Auf den drei Stockwerken gibt es viele freie Ladenflächen mit heruntergelassen Rollläden. "Wir packen die Taschen", steht auf einem Plakat an der Tür, wo einst Decathlon war. Der Sportartikel-Händler hat vor kurzem seine Filiale im Forum geschlossen. "Im Großraum München sind wir mit den umliegenden Filialen bereits gut aufgestellt", sagt eine Sprecherin, drei davon gebe es allein in München, insgesamt zwölf in Bayern. "Die Filiale Schwanthalerhöhe ist mit 1400 Quadratmetern vergleichsweise klein und bietet wenig Testflächen für unsere sportbegeisterten Kundinnen und Kunden", sagt sie.

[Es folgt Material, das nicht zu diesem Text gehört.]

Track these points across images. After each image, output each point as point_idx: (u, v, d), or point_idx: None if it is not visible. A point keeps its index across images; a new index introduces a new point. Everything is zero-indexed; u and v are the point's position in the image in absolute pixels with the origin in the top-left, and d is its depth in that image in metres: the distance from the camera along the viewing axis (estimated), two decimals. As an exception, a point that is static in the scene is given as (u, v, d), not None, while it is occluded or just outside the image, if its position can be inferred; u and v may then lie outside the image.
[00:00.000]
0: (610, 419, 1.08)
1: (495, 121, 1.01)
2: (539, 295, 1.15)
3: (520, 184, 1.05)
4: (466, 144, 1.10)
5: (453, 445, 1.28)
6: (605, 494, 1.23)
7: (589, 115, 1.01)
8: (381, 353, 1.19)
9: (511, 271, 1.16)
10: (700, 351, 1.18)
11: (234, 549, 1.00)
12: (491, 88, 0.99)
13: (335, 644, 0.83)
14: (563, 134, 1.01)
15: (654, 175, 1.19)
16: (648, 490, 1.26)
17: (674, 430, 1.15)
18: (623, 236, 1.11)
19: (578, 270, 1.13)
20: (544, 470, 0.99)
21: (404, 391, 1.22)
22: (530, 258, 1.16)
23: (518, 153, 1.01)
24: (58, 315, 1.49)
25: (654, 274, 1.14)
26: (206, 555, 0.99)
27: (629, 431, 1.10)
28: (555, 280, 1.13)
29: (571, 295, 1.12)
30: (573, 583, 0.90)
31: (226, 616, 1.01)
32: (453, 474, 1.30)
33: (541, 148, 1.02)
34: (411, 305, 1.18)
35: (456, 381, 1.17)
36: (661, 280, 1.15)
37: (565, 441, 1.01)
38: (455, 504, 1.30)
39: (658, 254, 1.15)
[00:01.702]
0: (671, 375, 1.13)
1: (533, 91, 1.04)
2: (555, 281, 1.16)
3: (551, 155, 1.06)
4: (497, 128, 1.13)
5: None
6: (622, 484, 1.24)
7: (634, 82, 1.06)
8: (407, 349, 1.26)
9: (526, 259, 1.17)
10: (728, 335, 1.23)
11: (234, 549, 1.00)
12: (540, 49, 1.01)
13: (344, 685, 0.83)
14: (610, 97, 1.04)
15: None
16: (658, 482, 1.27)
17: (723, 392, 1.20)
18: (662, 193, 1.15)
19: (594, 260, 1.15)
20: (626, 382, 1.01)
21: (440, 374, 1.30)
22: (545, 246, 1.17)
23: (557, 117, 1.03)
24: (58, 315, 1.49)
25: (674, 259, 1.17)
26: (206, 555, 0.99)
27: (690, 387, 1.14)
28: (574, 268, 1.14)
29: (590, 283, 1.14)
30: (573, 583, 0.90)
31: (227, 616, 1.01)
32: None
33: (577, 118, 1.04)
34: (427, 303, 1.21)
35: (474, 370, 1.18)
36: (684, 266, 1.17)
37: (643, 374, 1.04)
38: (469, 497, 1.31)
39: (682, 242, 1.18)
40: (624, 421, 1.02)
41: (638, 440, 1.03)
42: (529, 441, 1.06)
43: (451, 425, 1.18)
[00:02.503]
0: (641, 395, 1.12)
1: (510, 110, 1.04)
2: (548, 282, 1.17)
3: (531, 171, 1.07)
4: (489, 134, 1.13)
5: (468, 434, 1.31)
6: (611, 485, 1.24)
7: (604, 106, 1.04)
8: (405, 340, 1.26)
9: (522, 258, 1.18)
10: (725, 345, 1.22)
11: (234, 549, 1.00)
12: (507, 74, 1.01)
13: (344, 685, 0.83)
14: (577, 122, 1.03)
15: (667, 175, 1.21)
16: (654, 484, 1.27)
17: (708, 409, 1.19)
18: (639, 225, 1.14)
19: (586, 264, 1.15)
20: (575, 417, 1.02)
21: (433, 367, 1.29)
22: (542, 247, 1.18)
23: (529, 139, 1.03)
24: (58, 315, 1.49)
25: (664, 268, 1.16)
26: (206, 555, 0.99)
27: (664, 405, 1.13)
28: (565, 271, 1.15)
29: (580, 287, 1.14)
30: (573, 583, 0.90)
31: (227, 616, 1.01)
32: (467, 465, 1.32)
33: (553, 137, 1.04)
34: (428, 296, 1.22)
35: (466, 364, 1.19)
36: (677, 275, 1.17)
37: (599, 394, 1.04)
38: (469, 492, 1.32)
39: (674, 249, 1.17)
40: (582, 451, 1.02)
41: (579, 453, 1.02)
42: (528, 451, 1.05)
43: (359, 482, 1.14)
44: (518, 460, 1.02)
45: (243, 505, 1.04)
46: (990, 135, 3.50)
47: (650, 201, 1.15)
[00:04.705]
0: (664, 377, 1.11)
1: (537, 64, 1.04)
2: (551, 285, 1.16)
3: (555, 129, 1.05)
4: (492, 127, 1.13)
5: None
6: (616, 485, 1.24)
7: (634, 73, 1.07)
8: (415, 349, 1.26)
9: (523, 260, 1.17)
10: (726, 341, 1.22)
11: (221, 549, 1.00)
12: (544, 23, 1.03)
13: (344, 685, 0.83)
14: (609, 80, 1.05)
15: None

Die Auswahl der Geschäfte im Forum bietet nur wenige Überraschungen und viel Bekanntes: Die Modekette H&M, der Discounter Lidl und eine Drogeriemarktfiliale von dm haben große Flächen gemietet. Als Nahversorger sollen sie Frequenz ins Einkaufszentrum bringen. Dazu kommen Billiganbieter wie Woolworth mit Artikeln aller Art zu "Toppreisen" und Kik ("Von der Socke bis zur Mütze können sich unsere Kunden für unter 30 Euro komplett einkleiden"). Zum Mix gehören auch ein Buchhändler, eine Apotheke, ein Spielzeugladen und ein Biosupermarkt.

Wie erfolgreich kann ein Einkaufszentrum sein, das diesem klassischen Konzept folgt? "Wir hatten nicht gerade den idealen Startzeitpunkt 2019", sagt HBB-Geschäftsführer Ortner heute. "Und dann kam noch Corona. Wie sie richtig gesehen haben, gibt es etwas zu tun. Unser Ziel ist natürlich, die Flächen voll zu haben, daran arbeiten wir." Einiges habe man bereits verändert, sagt Ortner, und verweist auf die Churascerria mit ihren 180 Plätzen, "die auch unter der Woche fast immer weg sind".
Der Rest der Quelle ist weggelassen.